**Exercise directions**
Go through the listing below from the line containing "index mcp: (484, 705)" to its last line, retyping each line exactly and nothing else.

**Supplied records**

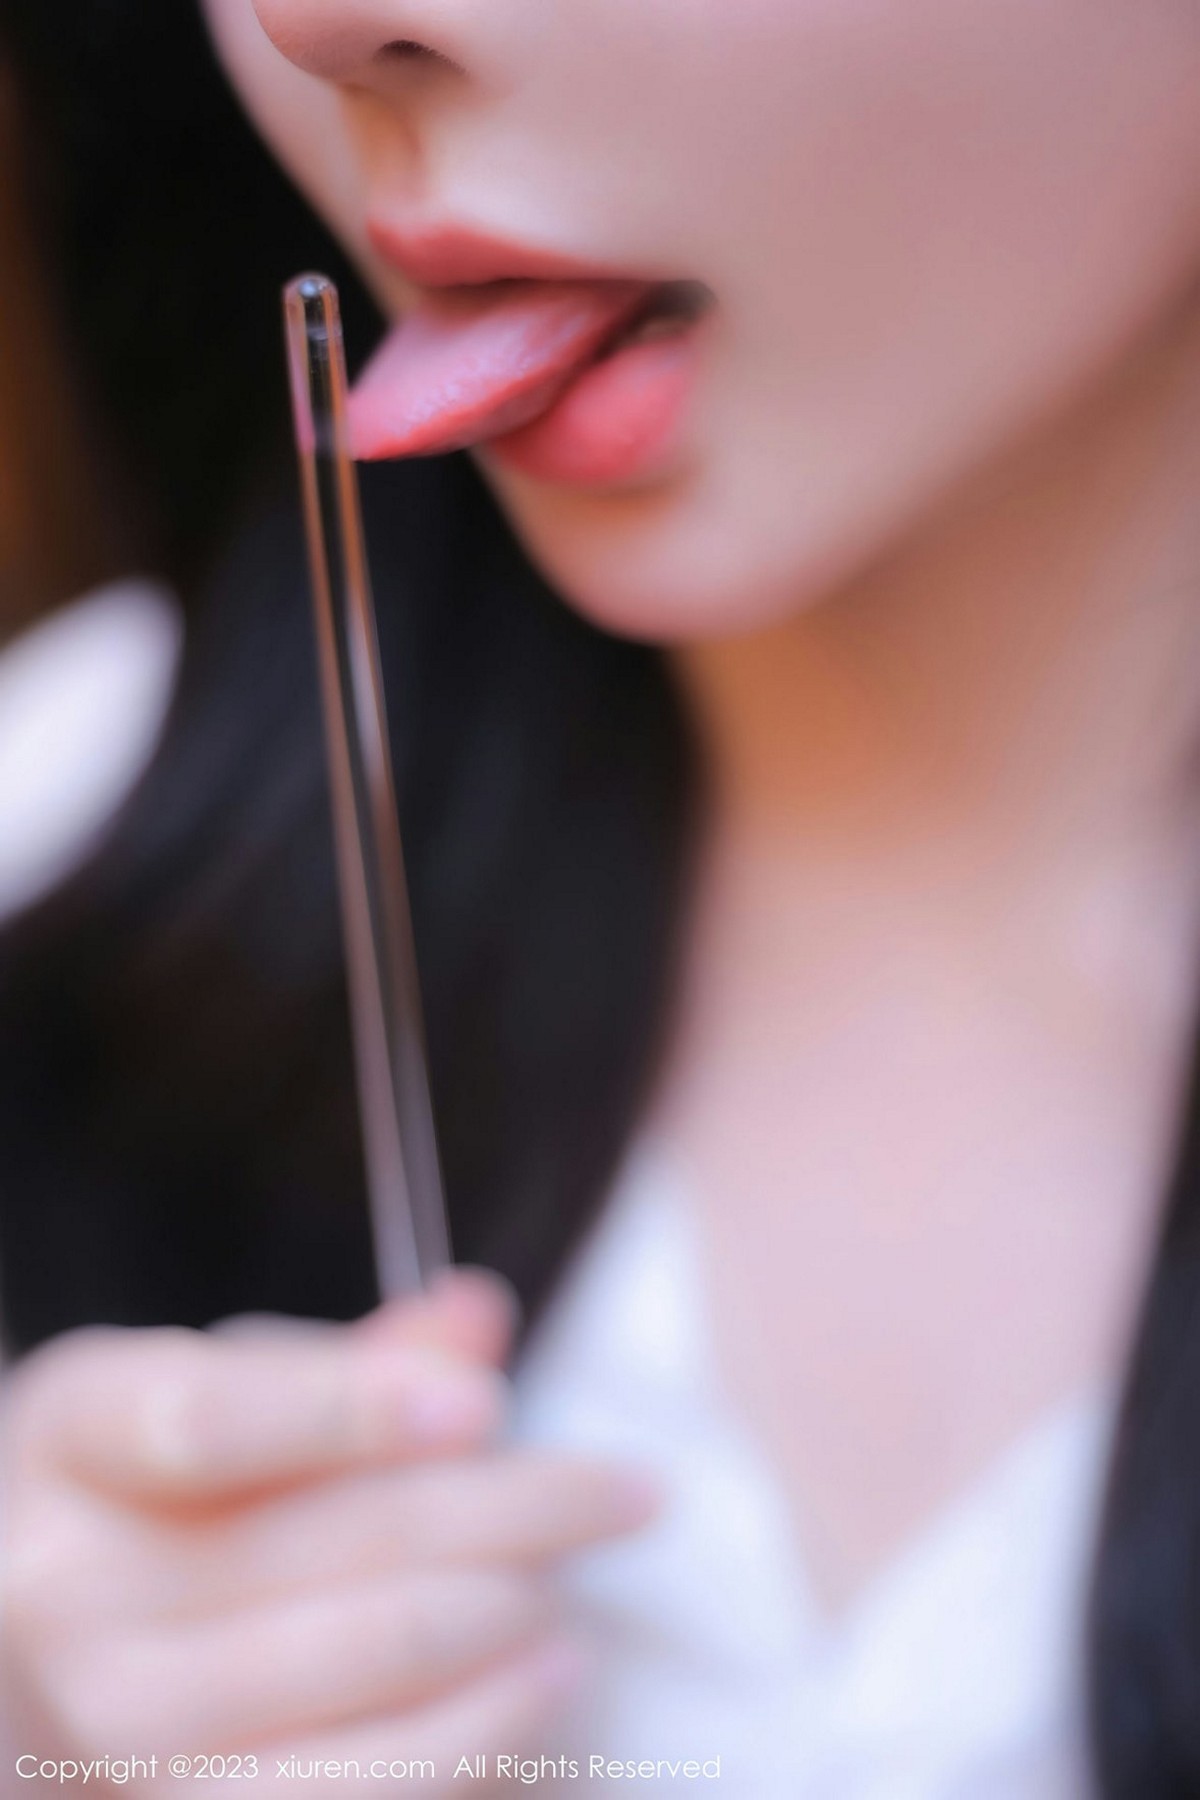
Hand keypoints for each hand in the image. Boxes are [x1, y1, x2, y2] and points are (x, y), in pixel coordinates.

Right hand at [0, 1271, 658, 1794]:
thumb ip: (347, 1359)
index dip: (359, 1410)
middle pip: (339, 1543)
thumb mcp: (223, 1389)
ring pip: (378, 1659)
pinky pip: (373, 1785)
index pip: (211, 1420)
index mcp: (76, 1435)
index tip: (487, 1403)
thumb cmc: (164, 1486)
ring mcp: (118, 1725)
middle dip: (520, 1508)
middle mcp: (71, 1589)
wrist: (48, 1642)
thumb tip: (479, 1318)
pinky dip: (488, 1726)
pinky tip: (550, 1672)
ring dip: (516, 1610)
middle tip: (629, 1488)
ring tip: (581, 1576)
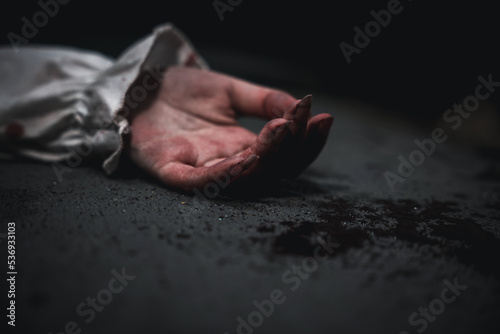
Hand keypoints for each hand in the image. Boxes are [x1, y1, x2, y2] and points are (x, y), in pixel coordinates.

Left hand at [126, 66, 332, 192]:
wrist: (139, 86)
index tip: (322, 117)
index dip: (305, 142)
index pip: (284, 155)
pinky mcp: (171, 171)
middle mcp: (227, 162)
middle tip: (300, 121)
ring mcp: (200, 169)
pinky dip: (227, 174)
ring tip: (282, 130)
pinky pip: (201, 182)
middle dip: (292, 149)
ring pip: (241, 179)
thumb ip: (264, 101)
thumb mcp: (230, 91)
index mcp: (243, 146)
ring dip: (266, 159)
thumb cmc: (183, 91)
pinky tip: (249, 155)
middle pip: (269, 171)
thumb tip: (300, 108)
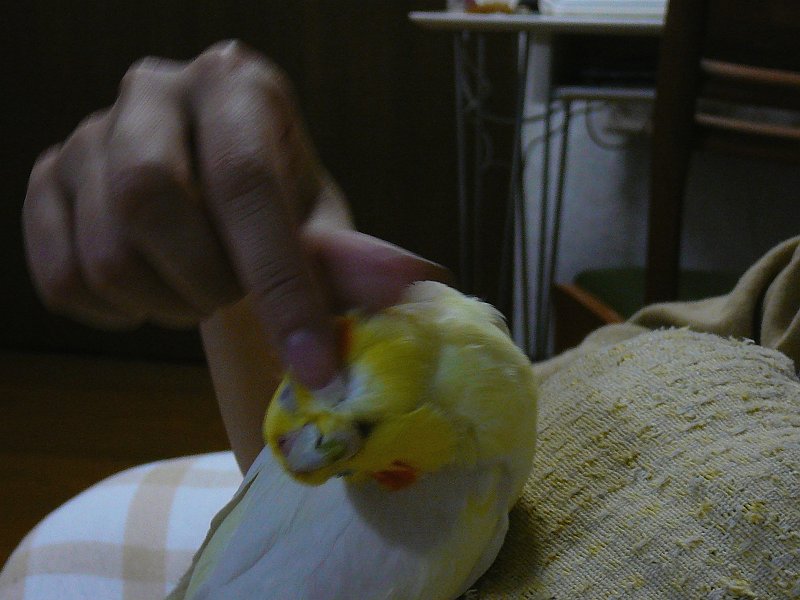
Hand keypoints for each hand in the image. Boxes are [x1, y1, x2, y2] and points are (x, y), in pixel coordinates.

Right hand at [23, 41, 447, 387]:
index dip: (282, 285)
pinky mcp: (46, 180)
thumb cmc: (277, 202)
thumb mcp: (320, 223)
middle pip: (148, 202)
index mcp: (235, 85)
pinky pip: (62, 278)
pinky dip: (117, 315)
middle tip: (236, 297)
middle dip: (207, 283)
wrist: (213, 190)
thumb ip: (353, 256)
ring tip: (202, 290)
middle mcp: (152, 90)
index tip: (316, 367)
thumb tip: (417, 282)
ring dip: (168, 303)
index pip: (247, 181)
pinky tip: (154, 294)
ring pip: (105, 249)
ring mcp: (88, 133)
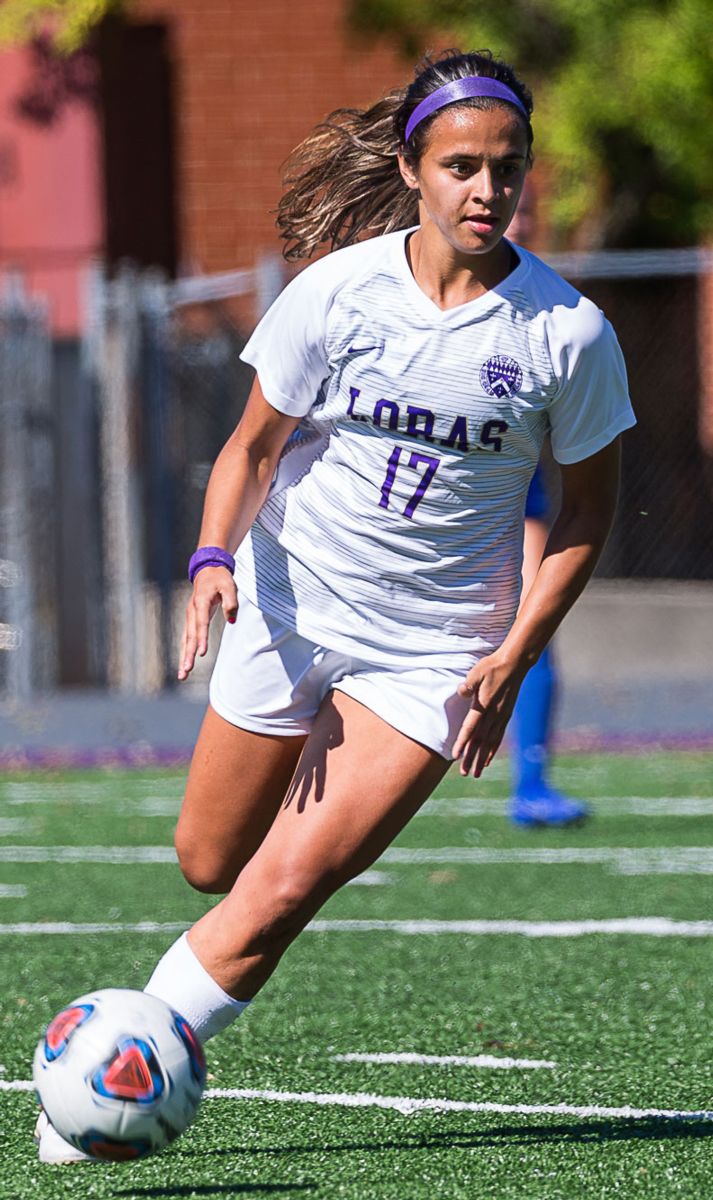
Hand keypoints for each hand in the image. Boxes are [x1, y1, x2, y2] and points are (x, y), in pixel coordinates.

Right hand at [178, 567, 237, 680]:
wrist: (207, 570)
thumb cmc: (220, 579)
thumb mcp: (229, 586)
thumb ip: (231, 602)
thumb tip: (232, 619)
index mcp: (200, 603)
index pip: (201, 624)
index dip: (202, 639)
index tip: (201, 654)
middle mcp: (192, 611)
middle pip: (190, 637)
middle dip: (188, 655)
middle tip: (186, 671)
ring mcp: (189, 616)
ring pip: (186, 640)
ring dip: (184, 657)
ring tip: (182, 675)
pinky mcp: (191, 620)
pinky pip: (187, 638)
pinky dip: (185, 651)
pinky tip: (184, 664)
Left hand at [452, 651, 527, 777]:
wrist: (514, 664)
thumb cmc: (492, 666)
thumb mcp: (477, 672)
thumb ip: (469, 684)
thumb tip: (461, 692)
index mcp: (484, 705)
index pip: (470, 728)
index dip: (462, 743)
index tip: (455, 756)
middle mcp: (494, 715)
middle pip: (480, 741)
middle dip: (471, 758)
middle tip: (464, 773)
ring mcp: (501, 716)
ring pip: (490, 743)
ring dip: (482, 759)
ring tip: (476, 773)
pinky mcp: (506, 715)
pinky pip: (498, 736)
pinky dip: (492, 749)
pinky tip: (488, 759)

**Solution**
index mcp: (484, 705)
index pip: (470, 728)
index dip: (462, 743)
index tip: (455, 756)
middle mcp: (494, 715)
middle pip: (480, 741)
middle dip: (471, 758)
middle tip: (464, 773)
ring mcp: (501, 716)
ring pip: (490, 743)
ring dip: (482, 759)
ring tip: (476, 773)
pinky mcp: (506, 715)
pinky pip: (498, 736)
pinky dip: (492, 749)
pinky tip: (488, 759)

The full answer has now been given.